§ **Quoted passage**:
STOCK Tpp1^m1J/GrsrJ

Stock number: 012876
Research areas: Neurobiology Research

Description

This ENU-induced point mutation in non-coding sequence provides a strong model for late-infantile neuronal ceroid lipofuscinosis without the caveats associated with neomycin phosphotransferase.

Detailed description

Homozyogtes can be phenotypically identified by a tremor and hunched posture by 3.5 to 4 months of age. The tremor is intermittent and more pronounced when walking. The tremor, ataxia, and diminished locomotion progress and homozygotes die by 6 months of age. Myelin figures in the white matter, and eosinophilic and luxol fast blue positive neuronal inclusions are found, but retinal degeneration and diminished electroretinogram readings are not found. The molecular defect is a T to C point mutation in a splice donor site just downstream of exon 8. While this is a good model for late-infantile neuronal ceroid lipofuscinosis, the lack of an ocular phenotype differs from the disease in human.

[Figure comprehension tasks]
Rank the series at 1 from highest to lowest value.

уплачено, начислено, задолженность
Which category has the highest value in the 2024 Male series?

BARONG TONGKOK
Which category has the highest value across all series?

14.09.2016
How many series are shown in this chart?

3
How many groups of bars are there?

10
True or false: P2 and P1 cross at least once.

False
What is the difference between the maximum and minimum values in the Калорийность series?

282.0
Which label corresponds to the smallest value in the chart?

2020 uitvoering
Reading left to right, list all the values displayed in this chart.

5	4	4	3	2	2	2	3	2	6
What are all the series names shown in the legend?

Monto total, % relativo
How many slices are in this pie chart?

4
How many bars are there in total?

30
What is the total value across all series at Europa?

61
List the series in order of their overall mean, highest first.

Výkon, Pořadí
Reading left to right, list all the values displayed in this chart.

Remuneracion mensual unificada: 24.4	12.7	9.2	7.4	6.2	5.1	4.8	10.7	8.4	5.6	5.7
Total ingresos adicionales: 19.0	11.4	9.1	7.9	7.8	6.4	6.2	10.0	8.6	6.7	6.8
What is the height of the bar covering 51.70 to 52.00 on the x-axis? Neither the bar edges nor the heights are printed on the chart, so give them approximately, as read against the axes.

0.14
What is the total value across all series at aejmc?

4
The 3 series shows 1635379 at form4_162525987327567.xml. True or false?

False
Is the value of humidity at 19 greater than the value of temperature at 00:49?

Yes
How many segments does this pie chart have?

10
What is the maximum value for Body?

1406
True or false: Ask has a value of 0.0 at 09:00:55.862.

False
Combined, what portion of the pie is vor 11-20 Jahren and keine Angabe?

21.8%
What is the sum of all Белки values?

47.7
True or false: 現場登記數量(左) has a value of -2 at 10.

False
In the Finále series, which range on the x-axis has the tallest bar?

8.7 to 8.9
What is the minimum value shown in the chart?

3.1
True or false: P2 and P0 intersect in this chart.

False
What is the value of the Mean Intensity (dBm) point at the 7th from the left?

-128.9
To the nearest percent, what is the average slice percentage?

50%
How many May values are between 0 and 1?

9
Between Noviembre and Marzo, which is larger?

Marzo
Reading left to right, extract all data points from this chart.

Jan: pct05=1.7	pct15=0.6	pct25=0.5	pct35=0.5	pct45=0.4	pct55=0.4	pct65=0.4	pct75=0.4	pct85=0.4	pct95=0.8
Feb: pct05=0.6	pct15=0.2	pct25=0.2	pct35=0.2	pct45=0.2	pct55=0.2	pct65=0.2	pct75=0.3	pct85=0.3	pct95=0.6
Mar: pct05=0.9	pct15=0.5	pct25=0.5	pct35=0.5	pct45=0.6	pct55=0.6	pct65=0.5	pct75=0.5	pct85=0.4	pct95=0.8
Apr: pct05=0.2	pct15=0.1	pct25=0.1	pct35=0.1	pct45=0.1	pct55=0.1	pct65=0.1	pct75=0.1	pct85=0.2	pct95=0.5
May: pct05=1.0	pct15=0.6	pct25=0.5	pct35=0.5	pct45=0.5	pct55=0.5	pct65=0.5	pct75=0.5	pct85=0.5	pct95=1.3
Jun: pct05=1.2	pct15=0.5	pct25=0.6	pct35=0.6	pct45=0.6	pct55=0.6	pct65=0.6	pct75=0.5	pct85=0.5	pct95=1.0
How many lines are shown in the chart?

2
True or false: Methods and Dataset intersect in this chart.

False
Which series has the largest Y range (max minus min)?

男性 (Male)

§ **What needs to be done**: Carry on writing the Tpp1 mouse strain description from its last sentence. This material is separate from the Tpp1 mouse strain description.

§ **Your response**:
Development

The Tpp1^m1J mutation was identified in the progeny of an ENU treated C57BL/6J, which was part of a region-specific mutagenesis screen in the laboratory of Dr. Simon John. The mutagenized C57BL/6J male was bred to C3Fe.Cg-Rw heterozygous females, and a male F1 offspring that was heterozygous for Rw and any ENU-induced mutations was bred to a C3Fe.Cg-Hm +/+ Rw female. One of their female offspring heterozygous for Rw and any inherited ENU-induced mutations was backcrossed to its F1 father (also heterozygous for Rw and any ENU-induced mutations). The recessive Tpp1^m1J mutation was identified in their progeny and this mutant was used to propagate a line that was sibling inbred to homozygosity. At F18 this line was outcrossed once to C57BL/6J and then again intercrossed to homozygosity, reaching generation F18N1F12 in 2013. Thus, this STOCK background consists predominantly of C57BL/6J and C3HeB/FeJ with possible trace contributions from C3H/HeH, 101/H and other undefined backgrounds.

Allele

Symbol: Tpp1^m1J
Name: mutation 1, Jackson
MGI accession ID: MGI:5512906
Generation method: Chemically induced (ENU)
Marker symbol: Tpp1
Marker name: tripeptidyl peptidase I
Chromosome: 7
Strain of origin: C57BL/6J
Molecular note: A single T-to-C (A-to-G on forward strand) transition at position 105,748,881 (GRCm38) in chromosome 7 alters exon 8 splice donor site from G-GT to G-GC.